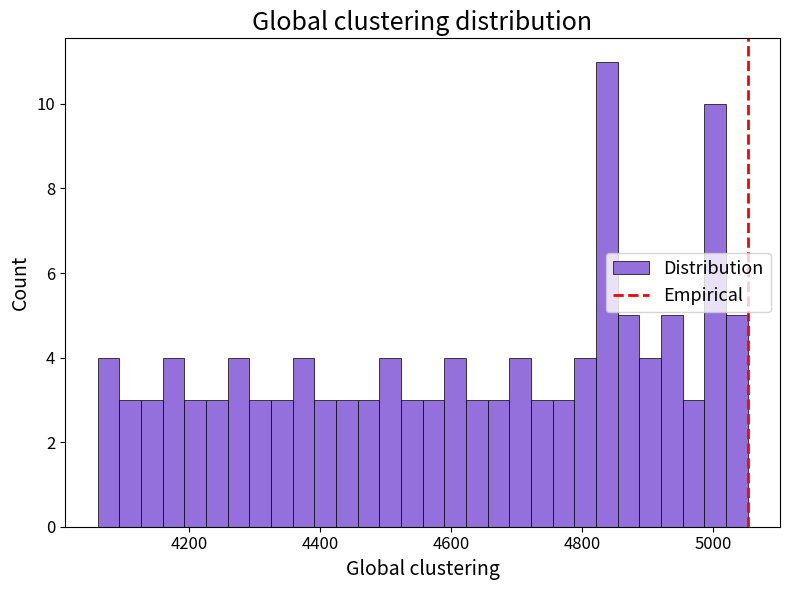

Read against the x-axis, roughly where is the centre of the tallest bar?

4840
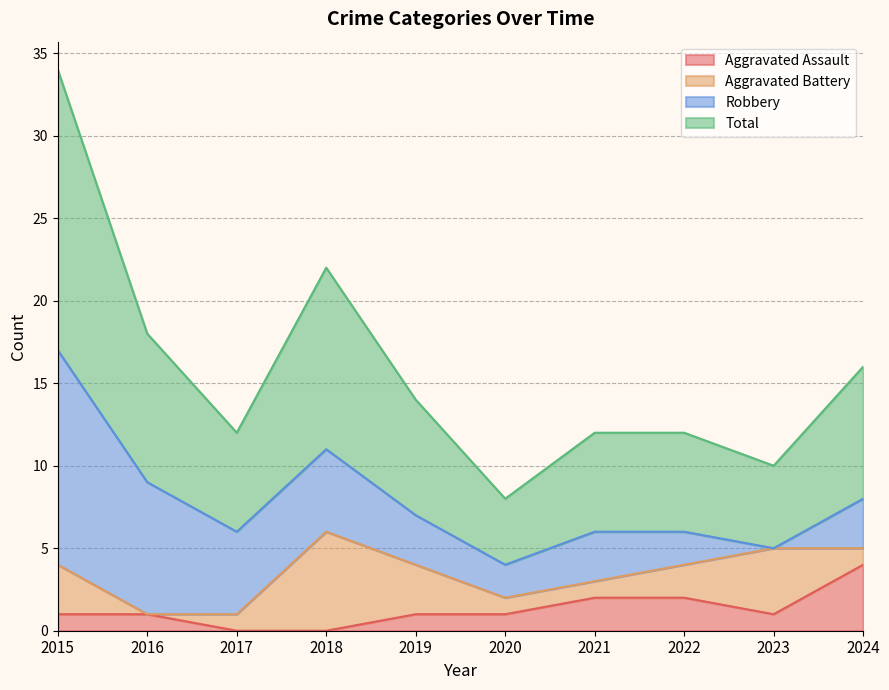

Count the number of categories in the chart.

10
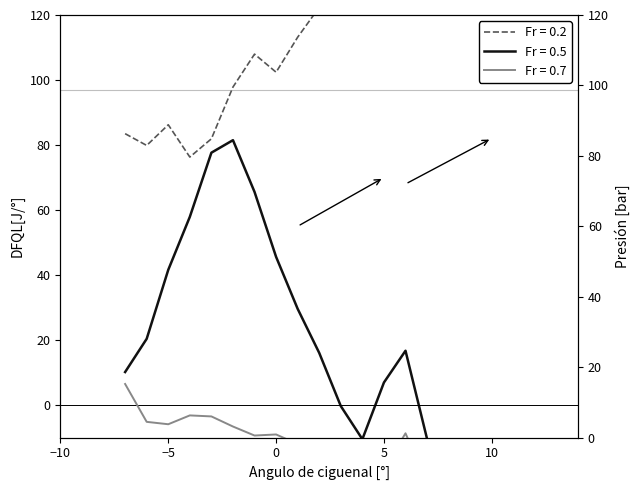

True or false: Fr = 0.5 has a value of 41.6 at −5.

True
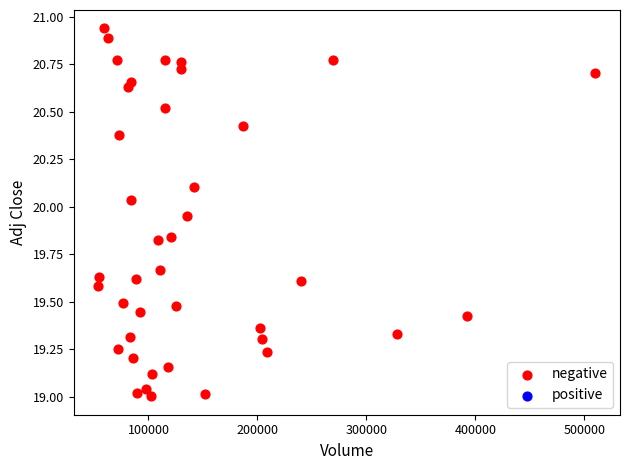

What is the range of X values (max minus min)?

455900.0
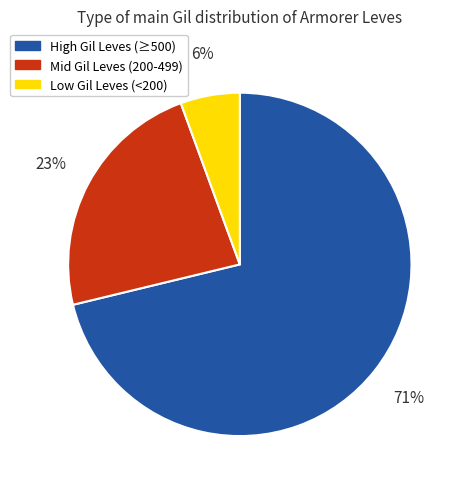

To the nearest percent, what is the combined percentage of Mid Gil Leves (200-499) and High Gil Leves (≥500)?

94%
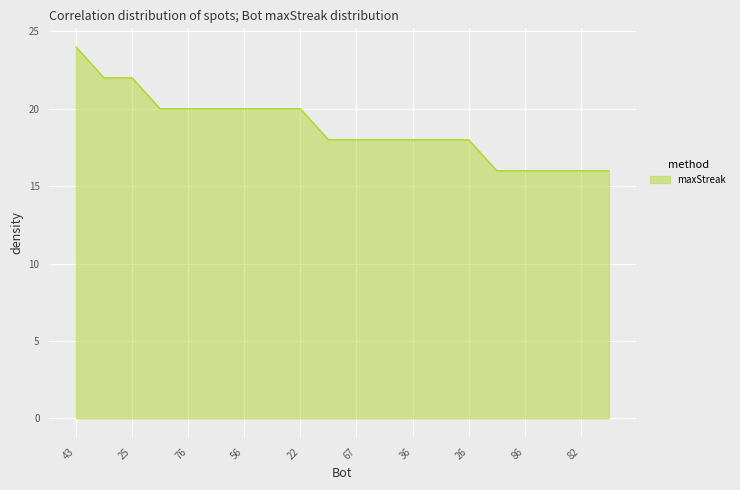

What is the difference between the maximum and minimum values?

8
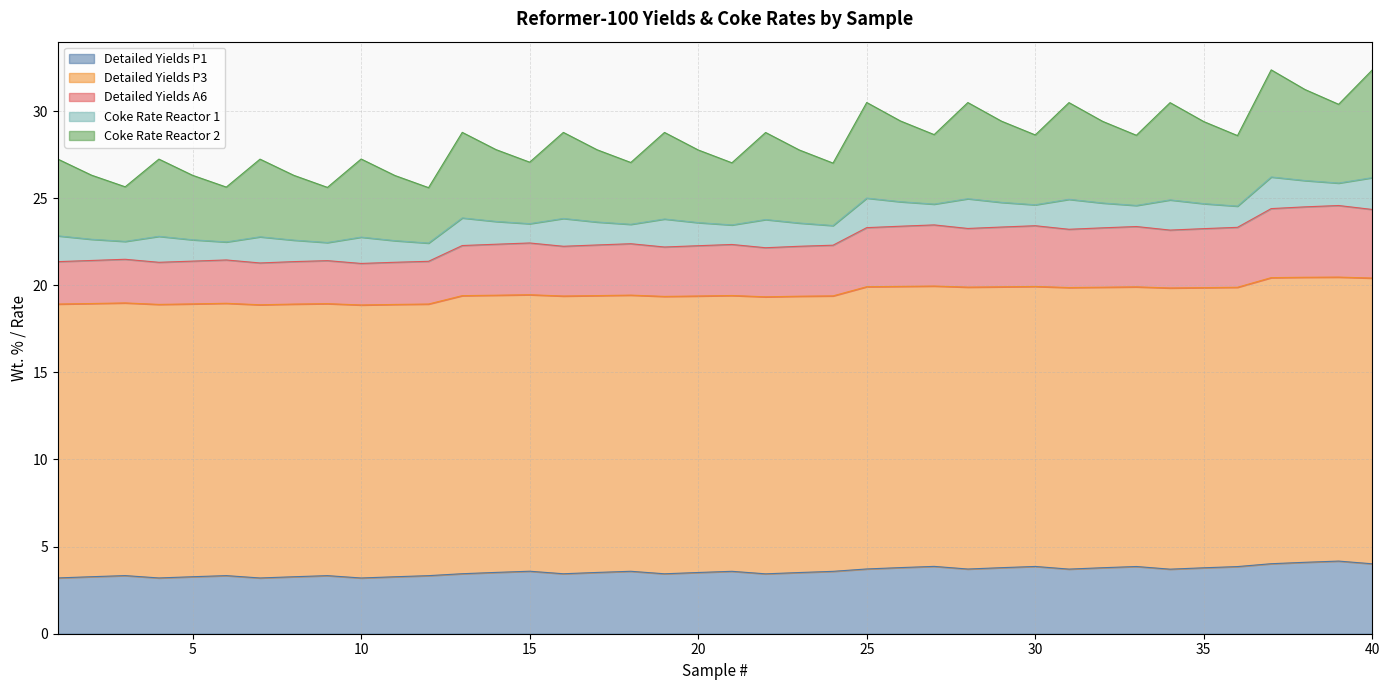

What is the highest value of the Detailed Yields P1 series?

4.2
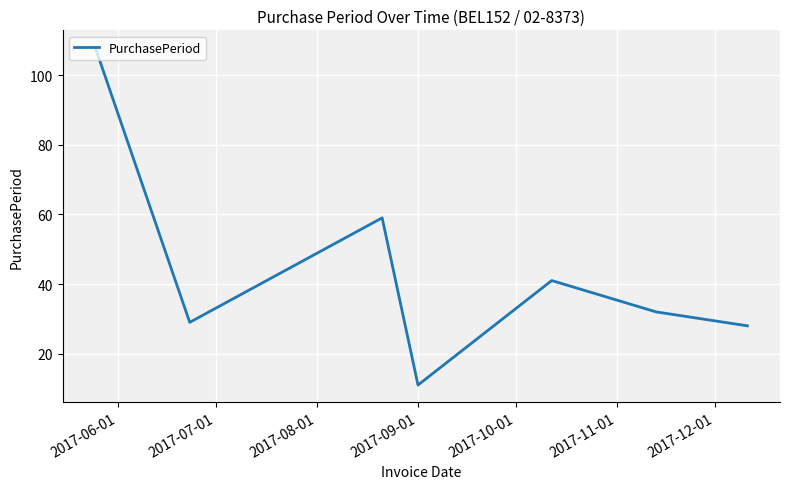

What is the difference between the second highest and second lowest values?

31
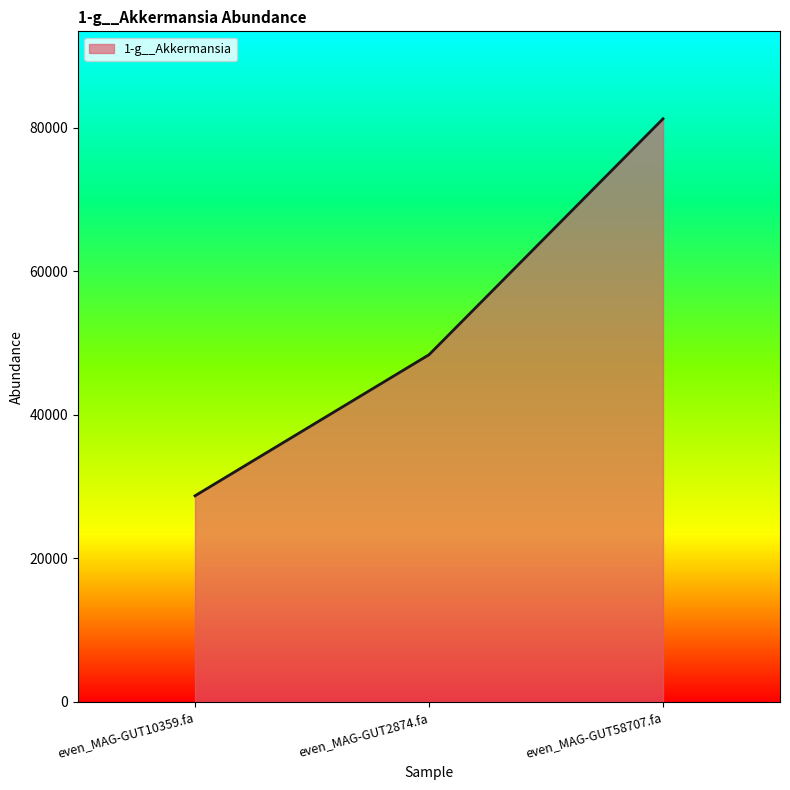

What is the greatest value displayed?

81280.1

**Task description:**
Can you reproduce all of the data above word for word, leaving out the pictures?

**Exercise response:**
Read against the x-axis, roughly where is the centre of the tallest bar?

4840

Count the number of categories in the chart.

10

True or false: Fr = 0.5 has a value of 41.6 at −5.

True

What is the range of X values (max minus min)?

455900.0

To the nearest percent, what is the combined percentage of Mid Gil Leves (200-499) and High Gil Leves (≥500)?

94%

What is the difference between the maximum and minimum values?

8

What is the highest value of the Detailed Yields P1 series?

4.2

What is the difference between the second highest and second lowest values?

31

What is the greatest value displayed?

81280.1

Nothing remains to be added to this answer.